* **How to complete this task**:
Return the records exactly, please. Every line should match.

============================================================

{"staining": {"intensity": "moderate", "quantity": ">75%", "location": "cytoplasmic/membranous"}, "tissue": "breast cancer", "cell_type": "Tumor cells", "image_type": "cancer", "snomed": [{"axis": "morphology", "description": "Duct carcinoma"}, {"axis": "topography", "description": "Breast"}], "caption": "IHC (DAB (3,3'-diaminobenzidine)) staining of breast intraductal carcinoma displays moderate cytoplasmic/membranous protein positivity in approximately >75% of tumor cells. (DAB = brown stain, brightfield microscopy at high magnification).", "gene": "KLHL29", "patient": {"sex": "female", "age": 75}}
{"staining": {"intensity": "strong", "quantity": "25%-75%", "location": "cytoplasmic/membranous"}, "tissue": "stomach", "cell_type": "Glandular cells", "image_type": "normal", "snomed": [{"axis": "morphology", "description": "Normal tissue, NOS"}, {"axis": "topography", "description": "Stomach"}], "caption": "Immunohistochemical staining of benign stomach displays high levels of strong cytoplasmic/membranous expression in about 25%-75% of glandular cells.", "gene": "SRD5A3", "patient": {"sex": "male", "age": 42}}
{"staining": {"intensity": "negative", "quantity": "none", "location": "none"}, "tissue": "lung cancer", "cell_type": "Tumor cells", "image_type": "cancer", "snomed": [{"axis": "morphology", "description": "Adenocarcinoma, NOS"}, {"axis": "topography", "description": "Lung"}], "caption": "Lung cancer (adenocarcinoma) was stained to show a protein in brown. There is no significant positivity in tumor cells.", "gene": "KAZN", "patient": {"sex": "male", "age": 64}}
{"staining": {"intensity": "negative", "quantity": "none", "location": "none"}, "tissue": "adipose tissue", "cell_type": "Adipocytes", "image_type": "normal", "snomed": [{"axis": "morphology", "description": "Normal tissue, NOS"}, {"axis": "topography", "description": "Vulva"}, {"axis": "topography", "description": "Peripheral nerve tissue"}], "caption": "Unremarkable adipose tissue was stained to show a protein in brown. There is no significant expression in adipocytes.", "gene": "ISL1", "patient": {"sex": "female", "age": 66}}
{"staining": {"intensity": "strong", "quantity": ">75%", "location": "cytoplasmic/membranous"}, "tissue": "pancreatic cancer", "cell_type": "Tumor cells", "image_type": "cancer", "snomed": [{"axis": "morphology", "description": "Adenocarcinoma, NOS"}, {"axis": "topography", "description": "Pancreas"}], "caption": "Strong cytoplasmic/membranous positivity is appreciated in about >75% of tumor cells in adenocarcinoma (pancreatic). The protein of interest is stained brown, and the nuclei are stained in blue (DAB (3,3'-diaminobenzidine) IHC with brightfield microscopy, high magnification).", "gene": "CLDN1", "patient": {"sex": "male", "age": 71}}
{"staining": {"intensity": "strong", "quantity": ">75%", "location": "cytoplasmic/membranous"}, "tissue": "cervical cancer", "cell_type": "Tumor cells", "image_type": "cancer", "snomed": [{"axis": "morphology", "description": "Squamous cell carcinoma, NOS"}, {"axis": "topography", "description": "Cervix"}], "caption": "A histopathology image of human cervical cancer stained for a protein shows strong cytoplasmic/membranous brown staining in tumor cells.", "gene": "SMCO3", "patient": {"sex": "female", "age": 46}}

============================================================

* **Result of this task**:
{"staining": {"intensity": "moderate", "quantity": ">75%", "location": "cytoplasmic/membranous"}, "tissue": "breast cancer", "cell_type": "Tumor cells", "image_type": "cancer", "snomed": [{"axis": "morphology", "description": "Duct carcinoma"}, {"axis": "topography", "description": "Breast"}], "caption": "IHC (DAB (3,3'-diaminobenzidine)) staining of breast intraductal carcinoma displays moderate cytoplasmic/membranous protein positivity in approximately >75% of tumor cells. (DAB = brown stain, brightfield microscopy at high magnification).", "gene": "KLHL29", "patient": {"sex": "female", "age": 75}}
{"staining": {"intensity": "strong", "quantity": "25%-75%", "location": "cytoplasmic/membranous"}, "tissue": "stomach", "cell_type": "Glandular cells", "image_type": "normal", "snomed": [{"axis": "morphology", "description": "Normal tissue, NOS"}, {"axis": "topography", "description": "Stomach"}], "caption": "Immunohistochemical staining of benign stomach displays high levels of strong cytoplasmic/membranous expression in about 25%-75% of glandular cells.", "gene": "SRD5A3", "patient": {"sex": "male", "age": 42}}
{"staining": {"intensity": "negative", "quantity": "none", "location": "none"}, "tissue": "lung cancer", "cell_type": "Tumor cells", "image_type": "cancer", "snomed": [{"axis": "morphology", "description": "Adenocarcinoma, NOS"}, {"axis": "topography", "description": "Lung"}], "caption": "Lung cancer (adenocarcinoma) was stained to show a protein in brown. There is no significant positivity in tumor cells.", "gene": "KAZN", "patient": {"sex": "male", "age": 64}}
{"staining": {"intensity": "negative", "quantity": "none", "location": "none"}, "tissue": "adipose tissue", "cell_type": "Adipocytes", "image_type": "normal", "snomed": [{"axis": "morphology", "description": "Normal tissue, NOS"}, {"axis": "topography", "description": "Vulva"}, {"axis": "topography", "description": "Peripheral nerve tissue"}], "caption": "Unremarkable adipose tissue was stained to show a protein in brown. There is no significant expression in adipocytes.", "gene": "ISL1", "patient": {"sex": "female", "age": 66}}
{"staining": {"intensity": "strong", "quantity": ">75%", "location": "cytoplasmic/membranous"}, "tissue": "pancreatic cancer", "cell_type": "Tumor cells", "image_type": "cancer", "snomed": [{"axis": "morphology", "description": "Adenocarcinoma, NOS"}, {"axis": "topography", "description": "Pancreas"}], "caption": "Strong cytoplasmic/membranous positivity is appreciated in about >75% of tumor cells in adenocarcinoma (pancreatic). The protein of interest is stained brown, and the nuclei are stained in blue (DAB (3,3'-diaminobenzidine) IHC with brightfield microscopy, high magnification).", "gene": "CLDN1", "patient": {"sex": "male", "age": 71}}
{"staining": {"intensity": "strong", "quantity": ">75%", "location": "cytoplasmic/membranous"}, "tissue": "cervical cancer", "cell_type": "Tumor cells", "image_type": "cancer", "snomed": [{"axis": "morphology", "description": "Squamous cell carcinoma, NOS"}, {"axis": "topography", "description": "Cervix"}], "caption": "A histopathology image of human cervical cancer stained for a protein shows strong cytoplasmic/membranous brown staining in tumor cells.", "gene": "SMCO3", "patient": {"sex": "female", "age": 46}}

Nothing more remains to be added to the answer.